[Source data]
>>

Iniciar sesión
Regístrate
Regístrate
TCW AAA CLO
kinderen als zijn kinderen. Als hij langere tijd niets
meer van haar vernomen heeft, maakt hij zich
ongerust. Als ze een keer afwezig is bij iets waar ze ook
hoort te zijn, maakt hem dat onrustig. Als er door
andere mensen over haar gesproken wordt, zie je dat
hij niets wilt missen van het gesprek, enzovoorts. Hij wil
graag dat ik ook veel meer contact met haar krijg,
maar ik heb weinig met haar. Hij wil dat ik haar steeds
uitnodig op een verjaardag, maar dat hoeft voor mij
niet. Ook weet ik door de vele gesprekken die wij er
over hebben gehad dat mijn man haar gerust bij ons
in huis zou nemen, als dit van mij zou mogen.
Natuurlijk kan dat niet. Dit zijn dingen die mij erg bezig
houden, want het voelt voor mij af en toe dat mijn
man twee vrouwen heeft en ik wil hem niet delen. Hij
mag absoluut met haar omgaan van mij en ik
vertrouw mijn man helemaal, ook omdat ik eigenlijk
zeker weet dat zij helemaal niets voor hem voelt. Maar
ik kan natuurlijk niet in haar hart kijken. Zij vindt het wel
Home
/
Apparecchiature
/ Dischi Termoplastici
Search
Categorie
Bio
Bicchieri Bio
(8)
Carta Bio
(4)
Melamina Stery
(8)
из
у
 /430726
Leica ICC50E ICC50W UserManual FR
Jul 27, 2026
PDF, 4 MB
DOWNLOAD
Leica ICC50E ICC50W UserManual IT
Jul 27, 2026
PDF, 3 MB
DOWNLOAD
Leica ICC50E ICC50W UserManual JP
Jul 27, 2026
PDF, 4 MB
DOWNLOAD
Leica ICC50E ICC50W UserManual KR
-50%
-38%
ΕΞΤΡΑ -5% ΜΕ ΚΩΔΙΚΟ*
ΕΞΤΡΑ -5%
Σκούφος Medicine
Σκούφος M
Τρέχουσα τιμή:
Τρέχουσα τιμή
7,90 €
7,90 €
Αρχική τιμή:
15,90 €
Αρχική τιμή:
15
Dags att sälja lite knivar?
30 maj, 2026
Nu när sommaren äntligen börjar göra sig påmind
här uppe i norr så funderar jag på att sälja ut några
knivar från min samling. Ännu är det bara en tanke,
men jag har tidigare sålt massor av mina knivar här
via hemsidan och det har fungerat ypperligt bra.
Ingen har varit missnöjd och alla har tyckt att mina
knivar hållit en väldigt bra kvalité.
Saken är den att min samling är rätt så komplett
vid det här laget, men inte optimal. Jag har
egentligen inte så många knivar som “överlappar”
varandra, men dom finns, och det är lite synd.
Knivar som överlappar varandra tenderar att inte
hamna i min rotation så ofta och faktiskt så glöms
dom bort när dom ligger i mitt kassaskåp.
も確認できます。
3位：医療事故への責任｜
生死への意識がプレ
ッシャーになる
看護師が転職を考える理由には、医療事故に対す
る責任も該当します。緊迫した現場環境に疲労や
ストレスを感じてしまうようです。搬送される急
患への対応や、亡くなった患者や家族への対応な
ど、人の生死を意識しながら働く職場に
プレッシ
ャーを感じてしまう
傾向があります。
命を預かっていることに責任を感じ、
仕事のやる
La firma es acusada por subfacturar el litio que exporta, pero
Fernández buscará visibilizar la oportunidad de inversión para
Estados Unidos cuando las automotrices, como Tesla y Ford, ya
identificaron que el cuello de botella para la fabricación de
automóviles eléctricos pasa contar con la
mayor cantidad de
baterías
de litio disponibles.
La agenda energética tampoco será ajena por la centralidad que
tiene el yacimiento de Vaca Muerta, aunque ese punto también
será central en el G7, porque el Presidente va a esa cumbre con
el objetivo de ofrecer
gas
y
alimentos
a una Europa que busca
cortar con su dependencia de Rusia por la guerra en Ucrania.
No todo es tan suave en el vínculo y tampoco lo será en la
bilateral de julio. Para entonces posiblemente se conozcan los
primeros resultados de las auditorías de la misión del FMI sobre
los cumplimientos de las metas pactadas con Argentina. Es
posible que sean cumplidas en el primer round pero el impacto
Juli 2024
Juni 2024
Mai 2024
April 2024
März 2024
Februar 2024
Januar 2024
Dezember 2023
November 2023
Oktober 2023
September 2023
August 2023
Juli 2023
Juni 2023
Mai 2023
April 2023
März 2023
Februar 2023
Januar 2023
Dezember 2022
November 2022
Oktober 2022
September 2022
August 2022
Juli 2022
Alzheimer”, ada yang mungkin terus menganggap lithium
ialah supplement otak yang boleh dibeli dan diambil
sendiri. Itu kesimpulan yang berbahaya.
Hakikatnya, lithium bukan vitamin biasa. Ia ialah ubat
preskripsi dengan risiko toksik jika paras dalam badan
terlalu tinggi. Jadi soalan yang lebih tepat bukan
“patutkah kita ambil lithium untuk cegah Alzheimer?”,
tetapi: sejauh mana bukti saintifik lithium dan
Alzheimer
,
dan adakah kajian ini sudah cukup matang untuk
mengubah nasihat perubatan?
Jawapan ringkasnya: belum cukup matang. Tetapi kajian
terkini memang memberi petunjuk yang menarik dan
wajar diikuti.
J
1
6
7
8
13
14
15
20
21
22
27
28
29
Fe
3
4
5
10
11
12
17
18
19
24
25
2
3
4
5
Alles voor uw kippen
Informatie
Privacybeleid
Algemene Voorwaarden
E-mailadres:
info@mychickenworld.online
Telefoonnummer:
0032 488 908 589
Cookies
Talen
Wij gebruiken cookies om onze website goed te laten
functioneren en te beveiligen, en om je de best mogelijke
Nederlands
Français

<<

Edit the lines above so that every "UserManual" becomes "User Manual", and keep everything else as it is.

Iniciar sesión
Regístrate
Regístrate
TCW AAA CLO
kinderen als zijn kinderen. Als hij langere tijd niets
meer van haar vernomen heeft, maakt hij zich
ongerust. Als ze een keer afwezig is bij iets waar ze ook
hoort te zijn, maakt hem dat onrustig. Als er door
andere mensen over haar gesproken wordt, zie je dat
hij niets wilt missen van het gesprek, enzovoorts. Hij wil
graag dat ik ook veel meer contact met haar krijg,
maar ik heb weinig met haar. Hij wil dat ik haar steeds
uitnodig op een verjaardag, maar dat hoeft voor mij
niet. Ook weet ik door de vele gesprekken die wij er
over hebben gehad dat mijn man haar gerust bij ons
in huis zou nemen, als dit van mij zou mogen.
Natuurlijk kan dat niet. Dit zijn dingen die mij erg bezig
houden, want het voelt voor mij af en toe dat mijn
man twee vrouwen heeft en ik wil hem niet delen. Hij
mag absoluut met haar omgaan van mij en ik
vertrouw mijn man helemaal, ook omdat ik eigenlijk
zeker weet dat zij helemaal niets voor hem voelt. Maar
ik kan natuurlijk niet in haar hart kijken. Zij vindt het wel
Home
/
Apparecchiature
/ Dischi Termoplastici
Search
Categorie
Bio
Bicchieri Bio
(8)
Carta Bio
(4)
Melamina Stery
(8)
из
у
 /430726
Leica ICC50E ICC50W User Manual FR
Jul 27, 2026
PDF, 4 MB
DOWNLOAD
Leica ICC50E ICC50W User Manual IT
Jul 27, 2026
PDF, 3 MB
DOWNLOAD
Leica ICC50E ICC50W User Manual JP
Jul 27, 2026
PDF, 4 MB
DOWNLOAD
Leica ICC50E ICC50W User Manual KR
-50%
-38%
ΕΞΤΡΑ -5% ΜΕ ΚΩΔΙΚΟ*
ΕΞΤΡΑ -5%
Σκούφος Medicine
Σκούφος M
Τρέχουσα τιμή:
Τρέχουσα τιμή
7,90 €
7,90 €
Αρχική τιμή:
15,90 €
Αρχική τιμή:
15
Dags att sälja lite knivar?
30 maj, 2026
Nu när sommaren äntligen börjar göra sig påmind
här uppe i norr så funderar jag på att sälja ut några
knivar från min samling. Ännu är det bara en tanke,
men jag har tidigare sålt massor av mina knivar här
via hemsidan och det har fungerat ypperligt bra.
Ingen har varit missnöjd och alla har tyckt att mina
knivar hållit en väldigt bra kvalité.
Saken är den att min samling är rätt så komplett
vid det här laget, men inte optimal. Jag har
egentligen inte så många knivar som “överlappar”
varandra, men dom finns, och det är lite synd.
Knivar som överlappar varandra tenderar att inte
hamna i min rotation så ofta och faktiskt så glöms
dom bort när dom ligger i mitt kassaskåp.
も確認できます。
3位：医療事故への責任｜
生死への意識がプレ
ッシャーになる
看護師が転職を考える理由には、医療事故に対す
る責任も該当します。緊迫した現場環境に疲労や
ストレスを感じてしまうようです。搬送される急
患への対応や、亡くなった患者や家族への対応な
ど、人の生死を意識しながら働く職場に
プレッシ
ャーを感じてしまう
傾向があります。
命を預かっていることに責任を感じ、
仕事のやる
La firma es acusada por subfacturar el litio que exporta, pero
Fernández buscará visibilizar la oportunidad de inversión para
Estados Unidos cuando las automotrices, como Tesla y Ford, ya
identificaron que el cuello de botella para la fabricación de
automóviles eléctricos pasa contar con la
mayor cantidad de
baterías
de litio disponibles.
La agenda energética tampoco será ajena por la centralidad que
tiene el yacimiento de Vaca Muerta, aunque ese punto también
será central en el G7, porque el Presidente va a esa cumbre con
el objetivo de ofrecer
gas
y
alimentos
a una Europa que busca
cortar con su dependencia de Rusia por la guerra en Ucrania.
No todo es tan suave en el vínculo y tampoco lo será en la
bilateral de julio. Para entonces posiblemente se conozcan los
primeros resultados de las auditorías de la misión del FMI sobre
los cumplimientos de las metas pactadas con Argentina. Es
posible que sean cumplidas en el primer round pero el impacto
Juli 2024
Juni 2024
Mai 2024
April 2024
März 2024
Februar 2024
Januar 2024
Dezember 2023
November 2023
Oktober 2023
September 2023
August 2023
Juli 2023
Juni 2023
Mai 2023
April 2023
März 2023
Februar 2023
Januar 2023
Dezember 2022
November 2022
Oktober 2022
September 2022
August 2022
Juli 2022
Alzheimer”, ada yang mungkin terus menganggap lithium
ialah supplement otak yang boleh dibeli dan diambil
sendiri. Itu kesimpulan yang berbahaya.
Hakikatnya, lithium bukan vitamin biasa. Ia ialah ubat
preskripsi dengan risiko toksik jika paras dalam badan
terlalu tinggi. Jadi soalan yang lebih tepat bukan
“patutkah kita ambil lithium untuk cegah Alzheimer?”,
tetapi: sejauh mana bukti saintifik lithium dan
Alzheimer
,
dan adakah kajian ini sudah cukup matang untuk
mengubah nasihat perubatan?
Jawapan ringkasnya: belum cukup matang. Tetapi kajian
terkini memang memberi petunjuk yang menarik dan
wajar diikuti.
J
1
6
7
8
13
14
15
20
21
22
27
28
29
Fe
3
4
5
10
11
12
17
18
19
24
25
2
3
4
5
Alles voor uw kippen
Informatie
Privacybeleid
Algemene Voorwaarden
E-mailadres:
info@mychickenworld.online
Telefoonnummer:
0032 488 908 589
Cookies
Talen
Wij gebruiken cookies om onze website goed te laten
functioneren en te beveiligen, en om je de best mogelijke
Nederlands
Français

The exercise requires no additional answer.